• **RECORDS FOR THIS EXERCISE**
────

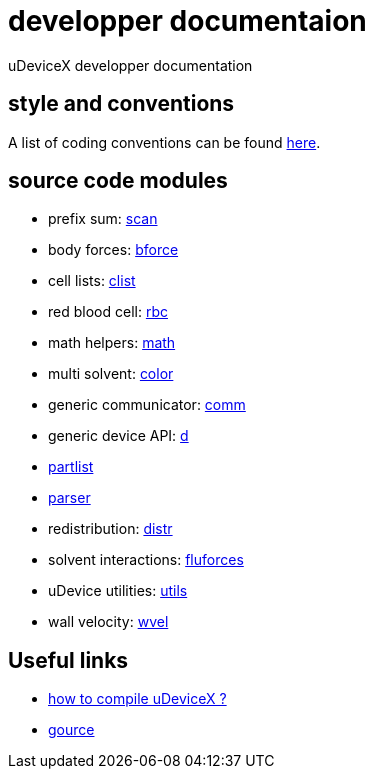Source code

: = developper documentaion
:lext: .adoc

uDeviceX developper documentation

== style and conventions

A list of coding conventions can be found link:conventions{lext}[here].

== source code modules

* prefix sum: link:modules/algo/scan{lext}[scan]
* body forces: link:modules/bforce{lext}[bforce]
* cell lists: link:modules/clist{lext}[clist]
* red blood cell: link:modules/rbc/main{lext}[rbc]
* math helpers: link:modules/math/main{lext}[math]
* multi solvent: link:modules/color/main{lext}[color]
* generic communicator: link:modules/comm{lext}[comm]
* generic device API: link:modules/d{lext}[d]
* link:modules/partlist{lext}[partlist]
* link:modules/parser{lext}[parser]
* redistribution: link:modules/distr{lext}[distr]
* solvent interactions: link:modules/fluforces{lext}[fluforces]
* uDevice utilities: link:modules/utils/main{lext}[utils]
* wall velocity: link:modules/wvel{lext}[wvel]


== Useful links

* link:compile{lext}[how to compile uDeviceX ?]
* link:gource{lext}[gource]
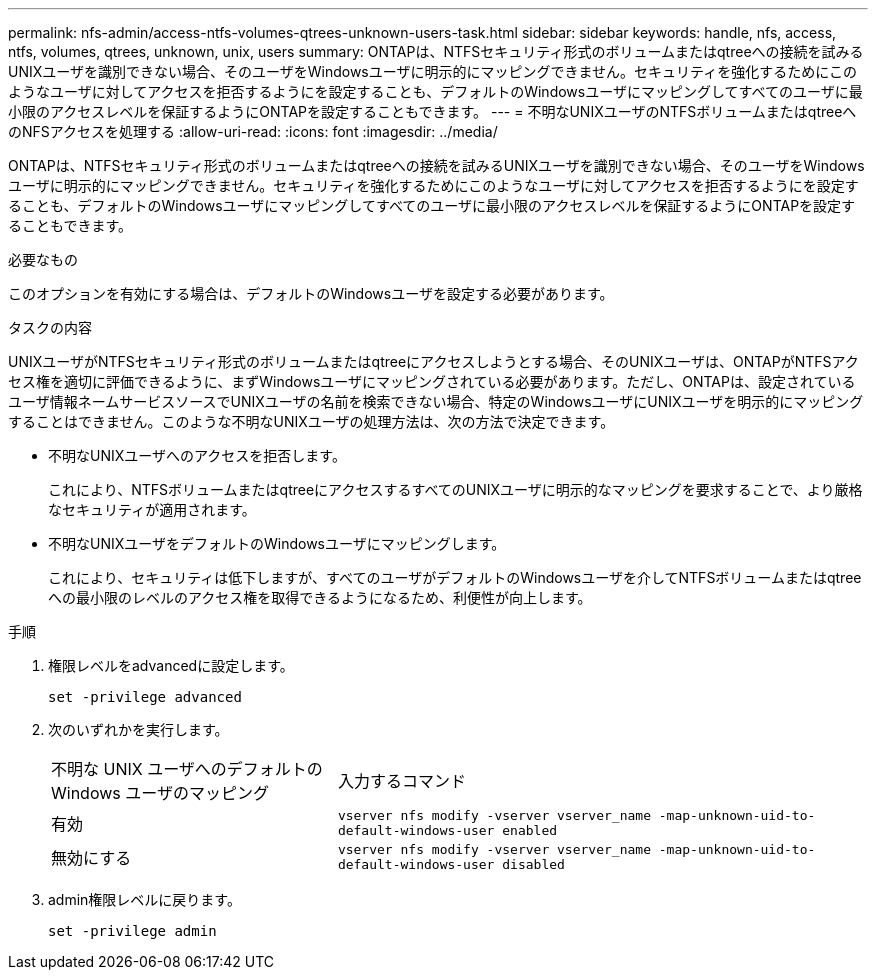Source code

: ---
permalink: nfs-admin/access-ntfs-volumes-qtrees-unknown-users-task.html 
sidebar: sidebar 
keywords: handle, nfs, access, ntfs, volumes, qtrees, unknown, unix, users 
summary: ONTAPは、NTFSセキュリティ形式のボリュームまたはqtreeへの接続を試みるUNIXユーザを識別できない場合、そのユーザをWindowsユーザに明示的にマッピングできません。セキュリティを強化するためにこのようなユーザに対してアクセスを拒否するようにを設定することも、デフォルトのWindowsユーザにマッピングしてすべてのユーザに最小限のアクセスレベルを保証するようにONTAPを設定することもできます。 
---
= 不明なUNIXユーザのNTFSボリュームまたはqtreeへのNFSアクセスを処理する
:allow-uri-read: 
:icons: font
:imagesdir: ../media/


[role="lead"]
ONTAPは、NTFSセキュリティ形式のボリュームまたはqtreeへの接続を試みるUNIXユーザを識別できない場合、そのユーザをWindowsユーザに明示的にマッピングできません。セキュリティを強化するためにこのようなユーザに対してアクセスを拒否するようにを設定することも、デフォルトのWindowsユーザにマッピングしてすべてのユーザに最小限のアクセスレベルを保証するようにONTAPを設定することもできます。

.必要なもの
このオプションを有効にする場合は、デフォルトのWindowsユーザを設定する必要があります。

.タスクの内容
UNIXユーザがNTFSセキュリティ形式のボリュームまたはqtreeにアクセスしようとする場合、そのUNIXユーザは、ONTAPがNTFSアクセス権を適切に評価できるように、まずWindowsユーザにマッピングされている必要があります。ただし、ONTAPは、設定されているユーザ情報ネームサービスソースでUNIXユーザの名前を検索できない場合、特定のWindowsユーザにUNIXユーザを明示的にマッピングすることはできません。このような不明なUNIXユーザの処理方法は、次の方法で決定できます。

* 不明なUNIXユーザへのアクセスを拒否します。
+
これにより、NTFSボリュームまたはqtreeにアクセスするすべてのUNIXユーザに明示的なマッピングを要求することで、より厳格なセキュリティが適用されます。

* 不明なUNIXユーザをデフォルトのWindowsユーザにマッピングします。
+
これにより、セキュリティは低下しますが、すべてのユーザがデフォルトのWindowsユーザを介してNTFSボリュームまたはqtreeへの最小限のレベルのアクセス権を取得できるようになるため、利便性が向上します。



.手順
. 権限レベルをadvancedに設定します。
+
`set -privilege advanced`

. 次のいずれかを実行します。
+
[cols="35,65"]
|===


| 不明な UNIX ユーザへのデフォルトの Windows ユーザのマッピング | 入力するコマンド 


 a| 
有効
 a| 
`vserver nfs modify -vserver vserver_name -map-unknown-uid-to-default-windows-user enabled`



 a| 
無効にする
 a| 
`vserver nfs modify -vserver vserver_name -map-unknown-uid-to-default-windows-user disabled`

|===
. admin権限レベルに戻ります。
+
`set -privilege admin`


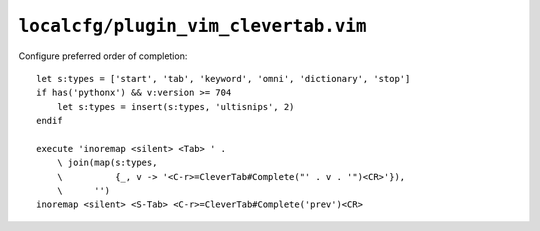 ``localcfg/plugin_vim_clevertab.vim``
=====================================

Configure preferred order of completion::

    let s:types = ['start', 'tab', 'keyword', 'omni', 'dictionary', 'stop']
    if has('pythonx') && v:version >= 704
        let s:types = insert(s:types, 'ultisnips', 2)
    endif

    execute 'inoremap <silent> <Tab> ' .
        \ join(map(s:types,
        \          {_, v -> '<C-r>=CleverTab#Complete("' . v . '")<CR>'}),
        \      '')
    inoremap <silent> <S-Tab> <C-r>=CleverTab#Complete('prev')<CR>
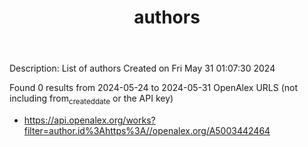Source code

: #+TITLE: authors
Description: List of authors
Created on Fri May 31 01:07:30 2024

Found 0 results from 2024-05-24 to 2024-05-31
OpenAlex URLS (not including from_created_date or the API key)
- [[https://api.openalex.org/works?filter=author.id%3Ahttps%3A//openalex.org/A5003442464]]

────

• **PROBLEM REQUIREMENTS**
Without copying the pictures, transcribe the entries exactly.

• **SOLUTION FOR THIS TASK**
Source code

: = developper documentaion
:lext: .adoc

uDeviceX developper documentation

== style and conventions

A list of coding conventions can be found link:conventions{lext}[here].

== source code modules

* prefix sum: link:modules/algo/scan{lext}[scan]
* body forces: link:modules/bforce{lext}[bforce]
* cell lists: link:modules/clist{lext}[clist]
* red blood cell: link:modules/rbc/main{lext}[rbc]
* math helpers: link:modules/math/main{lext}[math]
* multi solvent: link:modules/color/main{lext}[color]
* generic communicator: link:modules/comm{lext}[comm]
* generic device API: link:modules/d{lext}[d]
* link:modules/partlist{lext}[partlist]
* link:modules/parser{lext}[parser]
* redistribution: link:modules/distr{lext}[distr]
* solvent interactions: link:modules/fluforces{lext}[fluforces]
* uDevice utilities: link:modules/utils/main{lext}[utils]
* wall velocity: link:modules/wvel{lext}[wvel]


== Useful links

* link:compile{lext}[how to compile uDeviceX ?]
* link:gource{lext}[gource]
Source code

: ---
permalink: nfs-admin/access-ntfs-volumes-qtrees-unknown-users-task.html 
sidebar: sidebar 
keywords: handle, nfs, access, ntfs, volumes, qtrees, unknown, unix, users 
summary: ONTAPは、NTFSセキュリティ形式のボリュームまたはqtreeへの接続を試みるUNIXユーザを識別できない場合、そのユーザをWindowsユーザに明示的にマッピングできません。セキュリティを強化するためにこのようなユーザに対してアクセスを拒否するようにを設定することも、デフォルトのWindowsユーザにマッピングしてすべてのユーザに最小限のアクセスレベルを保証するようにONTAPを設定することもできます。 
---
= 不明なUNIXユーザのNTFSボリュームまたはqtreeへのNFSアクセスを処理する
:allow-uri-read: 
:icons: font
:imagesdir: ../media/


[role="lead"]
ONTAPは、NTFSセキュリティ形式のボリュームまたはqtreeへの接続を試みるUNIXユーザを識別できない場合、そのユーザをWindowsユーザに明示的にマッピングできません。セキュリティを強化するためにこのようなユーザに対してアクセスを拒否するようにを設定することも、デフォルトのWindowsユーザにマッピングしてすべてのユーザに最小限のアクセスレベルを保証するようにONTAPを設定することもできます。

.必要なもの
このオプションを有効にする場合は、デフォルトのWindowsユーザを設定する必要があります。

.タスクの内容
UNIXユーザがNTFSセキュリティ形式のボリュームまたはqtreeにアクセスしようとする場合、そのUNIXユーザは、ONTAPがNTFSアクセス権を適切に評価できるように、まずWindowsユーザにマッピングされている必要があります。ただし、ONTAPは、設定されているユーザ情報ネームサービスソースでUNIXユーザの名前を検索できない場合、特定のWindowsユーザにUNIXユーザを明示的にマッピングすることはできません。このような不明なUNIXユーザの処理方法は、次の方法で決定できます。

* 不明なUNIXユーザへのアクセスを拒否します。
+
これにより、NTFSボリュームまたはqtreeにアクセスするすべてのUNIXユーザに明示的なマッピングを要求することで、より厳格なセキュリティが適用されます。

* 不明なUNIXユーザをデフォルトのWindowsユーザにマッピングします。
+
これにより、セキュリティは低下しますが、すべてのユーザがデフォルトのWindowsユーザを介してNTFSボリュームまたはqtreeへの最小限のレベルのアクセス権を取得できるようになるため、利便性が向上します。



.手順
. 権限レベルをadvancedに設定します。
+
`set -privilege advanced`

. 次のいずれかを実行します。
+
[cols="35,65"]
|===


| 不明な UNIX ユーザへのデフォルトの Windows ユーザのマッピング | 入力するコマンド 


 a| 
有効
 a| 
`vserver nfs modify -vserver vserver_name -map-unknown-uid-to-default-windows-user enabled`



 a| 
無効にする
 a| 
`vserver nfs modify -vserver vserver_name -map-unknown-uid-to-default-windows-user disabled`

|===
. admin権限レベルに戻ります。
+
`set -privilege admin`


 ``localcfg/plugin_vim_clevertab.vim``
=====================================

Configure preferred order of completion::

    let s:types = ['start', 'tab', 'keyword', 'omni', 'dictionary', 'stop']
    if has('pythonx') && v:version >= 704
        let s:types = insert(s:types, 'ultisnips', 2)
    endif

    execute 'inoremap <silent> <Tab> ' .
        \ join(map(s:types,
        \          {_, v -> '<C-r>=CleverTab#Complete("' . v . '")<CR>'}),
        \      '')
    inoremap <silent> <S-Tab> <C-r>=CleverTab#Complete('prev')<CR>
Source code

: #+TITLE: authors
Description: List of authors
Created on Fri May 31 01:07:30 2024

Found 0 results from 2024-05-24 to 2024-05-31
OpenAlex URLS (not including from_created_date or the API key)
- [[https://api.openalex.org/works?filter=author.id%3Ahttps%3A//openalex.org/A5003442464]]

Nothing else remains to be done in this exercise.